VI. Physical Geometry

Fock–Ivanenko Coderivative

   Geometric objects may lose their covariant character under point-dependent Lorentz transformations, in particular, spacetime derivatives of covariant objects. The general procedure to restore proper tensor behavior, is to introduce linear connections. These entities belong to the subgroup ${\text{S}}{{\text{O}}^ + }(1,3)$ and are called Lorentz connections or spin connections.

   Lorentz connections may be characterized as 1-forms acting in the Lorentz algebra:

6.7

\[{{\mathbf{\omega }}_\mu }(x) : = \frac{1}{2}{\Sigma _{\mu ab}}(x){J^{ab}}\]

The anti-symmetric quantities ${J^{ab}} = - {J^{ba}}$ are the generators of the appropriate representation (6.6) of the Lorentz subgroup ${\text{S}}{{\text{O}}^ + }(1,3)$. The coefficients ${\Sigma _{\mu ab}}\,$, anti-symmetric in the Latin indices, are the spin connection coefficients defined in (4.2). These fields transform inhomogenously according to (4.9). In the present context, they may be looked upon as gauge fields with one spacetime index and two group indices.

   The Lorentz connections (6.7) permit the introduction of the Fock–Ivanenko (FI) coderivative operator, first proposed by Vladimir Fock and Dmitri Ivanenko in 1929:

6.8

\[{\mathcal{D}_\mu } := {\partial _\mu } + {{\mathbf{\omega }}_\mu } = {\partial _\mu } + \frac{1}{2}{\Sigma _{\mu ab}} {J^{ab}}\]

The importance of the FI coderivative is that it can be defined for all tensorial and spinorial fields. This may be illustrated by the following three examples:

6.9

  1. ${J^{ab}} = {M^{ab}}: \qquad \qquad \quad   {\mathcal{D}_\mu } = {D_\mu } = {\partial _\mu } + {\Sigma {_\mu }{^b}}{_a}$

    With the generator (6.5), the Lorentz connection (6.7) reduces to the spin connection (4.2) as defined in the tensorial formalism of GRT.

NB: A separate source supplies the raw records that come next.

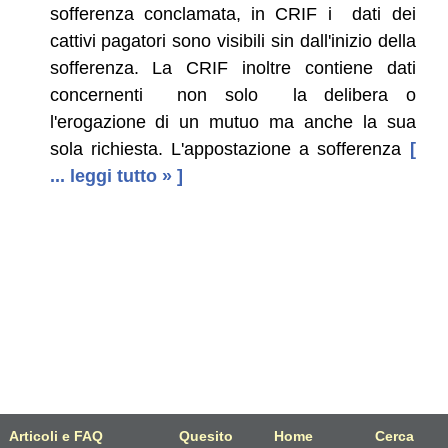
sofferenza conclamata, in CRIF i dati dei
cattivi pagatori sono visibili sin dall'inizio della
sofferenza. La CRIF inoltre contiene dati
concernenti non solo la delibera o
l'erogazione di un mutuo ma anche la sua
sola richiesta. L'appostazione a sofferenza
[
... leggi tutto » ]
Articoli e FAQ
Quesito
Home
Cerca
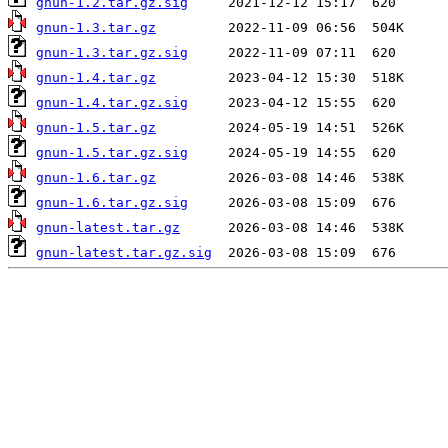
gnun-1.2.tar.gz.sig
gnun-1.3.tar.gz
gnun-1.3.tar.gz.sig
gnun-1.4.tar.gz
gnun-1.4.tar.gz.sig
gnun-1.5.tar.gz
gnun-1.5.tar.gz.sig
gnun-1.6.tar.gz
gnun-1.6.tar.gz.sig
gnun-latest.tar.gz
gnun-latest.tar.gz.sig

  2. ${J^{ab}} = {{\mathbf{e}}^a} \wedge {{\mathbf{e}}^b}: \qquad \qquad {\mathcal{D}_\mu } = {D_\mu } = {\partial _\mu } + {{\mathbf{\omega }}_\mu }$

    The Lorentz connection (6.7) is then identical to the GA bivector (4.4).

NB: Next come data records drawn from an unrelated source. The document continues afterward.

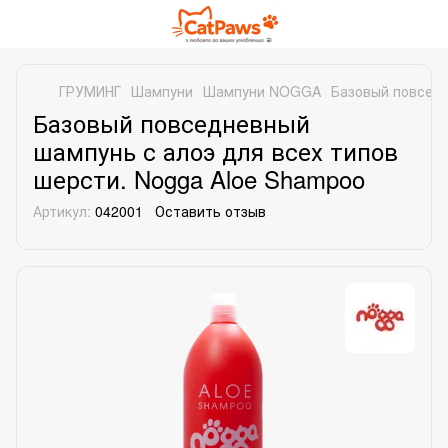
ГРУМИНГ
Шампуни
Шампуни NOGGA
Базовый повседн
Базовый повседневный
шампунь с алоэ для всех типов
шерсти. Nogga Aloe Shampoo
Артикул:
042001
Оставить отзыв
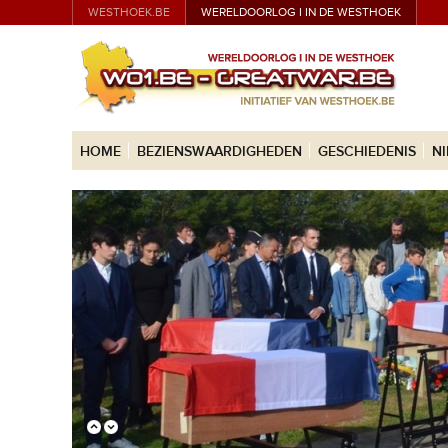
WESTHOEK.BE
WERELDOORLOG I IN DE WESTHOEK
HOME
BEZIENSWAARDIGHEDEN
GESCHIEDENIS
N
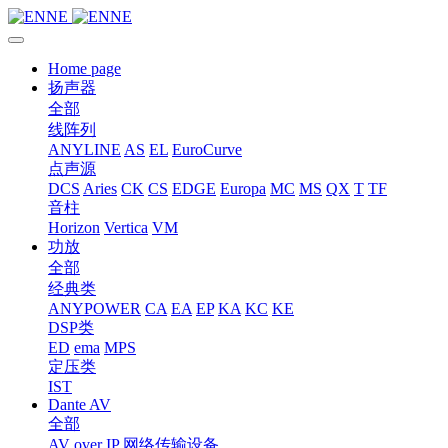
Home page
扬声器
全部
线阵列
ANYLINE
AS
EL
EuroCurve
点声源
DCS
Aries
CK
CS
EDGE
Europa
MC
MS
QX
T
TF
音柱
Horizon
Vertica
VM
功放
全部
经典类
ANYPOWER
CA
EA
EP
KA
KC
KE
DSP类
ED
ema
MPS
定压类
IST
Dante AV
全部
AV over IP 网络传输设备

  3. ${J^{ab}} = \frac{1}{2}{\gamma ^a} \wedge {\gamma ^b}: \qquad \quad {\mathcal{D}_\mu } = {\partial _\mu } + \frac{1}{4}{\Sigma _{\mu ab}}{\gamma ^a} \wedge {\gamma ^b}$

    The $\gamma$'s are 4x4 Dirac matrices. This form of the Lorentz connection is relevant to the Dirac equation and -theory in curved spacetime.